For instance, the %x care to the %c Clay vane returns the noun at a given address as a @ atom.

> .^(@ %cx /===/gen/hood/hi/hoon)

There are tools like /lib/pretty-file/hoon which will render this legible to you by using formatted text tanks:

> =pretty-file -build-file %/lib/pretty-file/hoon
> (pretty-file .^(noun %cx /===/gen/hood/hi/hoon))
[%leaf p=":: Helm: send message to an urbit"]
[%leaf p="::"]
[%leaf p=":::: /hoon/hi/hood/gen"]
[%leaf p=" ::"]
[%leaf p="/? 310"]
[%leaf p=":- %say"]
[%leaf p="|=([^ [who=ship mez=$@(~ [a=tape ~])] ~] helm-send-hi+[who ?~(mez ~ `a.mez)])"]

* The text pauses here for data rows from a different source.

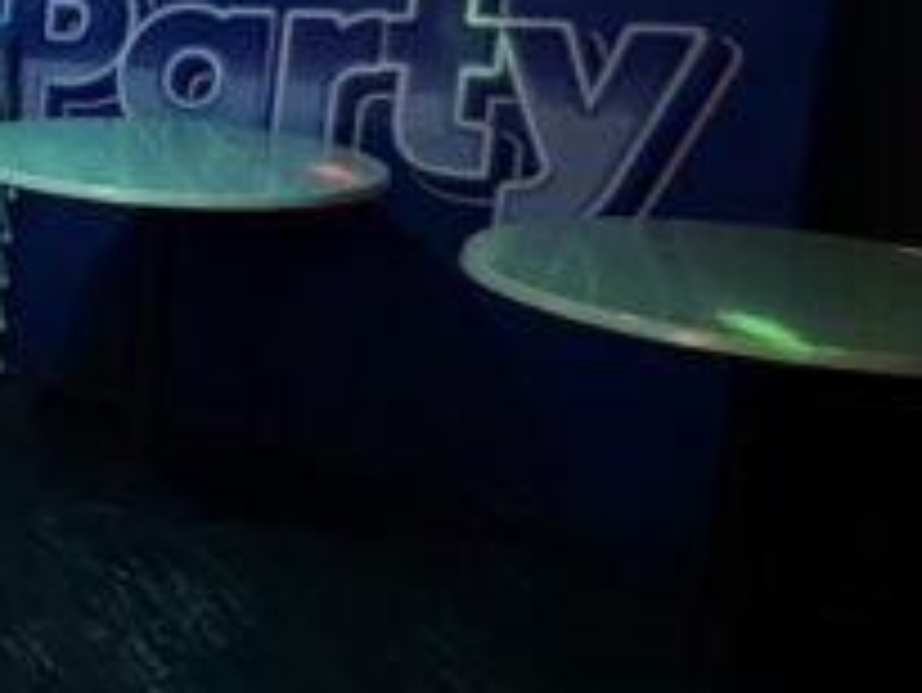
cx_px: -801
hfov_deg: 19.5
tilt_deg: -9.3
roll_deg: +0.5
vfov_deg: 20.7
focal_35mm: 70
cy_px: 86
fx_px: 1866
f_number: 2.2
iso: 1250
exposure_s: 1/25
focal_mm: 2.22
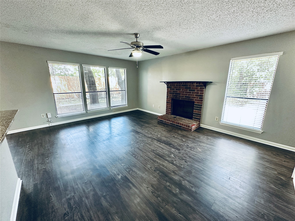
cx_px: 148
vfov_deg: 85.7
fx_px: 119
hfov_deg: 102.1
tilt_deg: -12.3
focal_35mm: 14
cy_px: 110
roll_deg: +1.0
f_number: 2.2
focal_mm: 2.22
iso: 250
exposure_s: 1/120
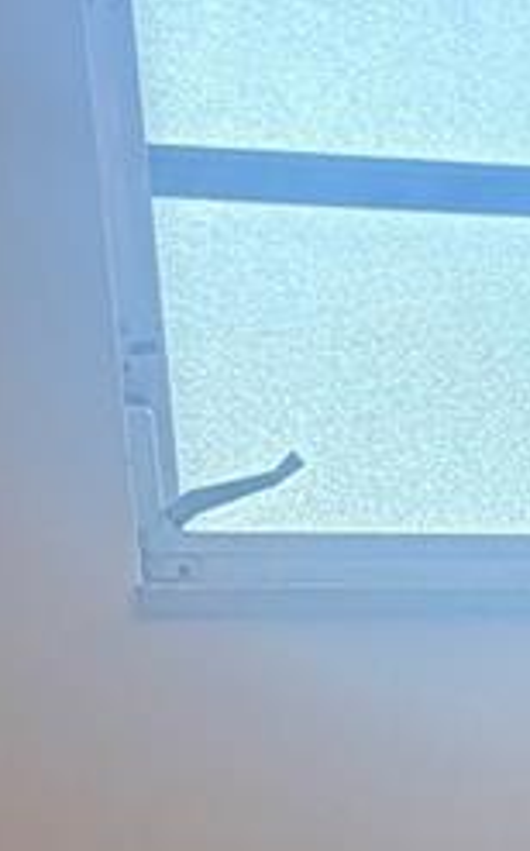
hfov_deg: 8.8
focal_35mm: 134
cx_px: 1315
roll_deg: -0.5
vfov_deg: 14.1
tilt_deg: -16.0
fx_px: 3102
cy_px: 1457
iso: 200
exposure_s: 1/120
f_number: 1.6
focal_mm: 5.96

Similarly, you can request the contents at a particular directory path:

> .^(arch %cy /===/gen/hood)
[ fil=~
{ [p=~.resume q=~]
[p=~.install q=~]
[p=~.pass q=~]
[p=~.doze q=~]
[p=~.mount q=~]

There are many more options with Clay than just accessing file and folder data. For instance, we can also scry all of the desks on our current ship with the %d care of %c Clay:

> .^((set desk) %cd %)
{%base %landscape %webterm %kids}

Other vanes have their own scry interfaces, which are well-documented in the Arvo docs.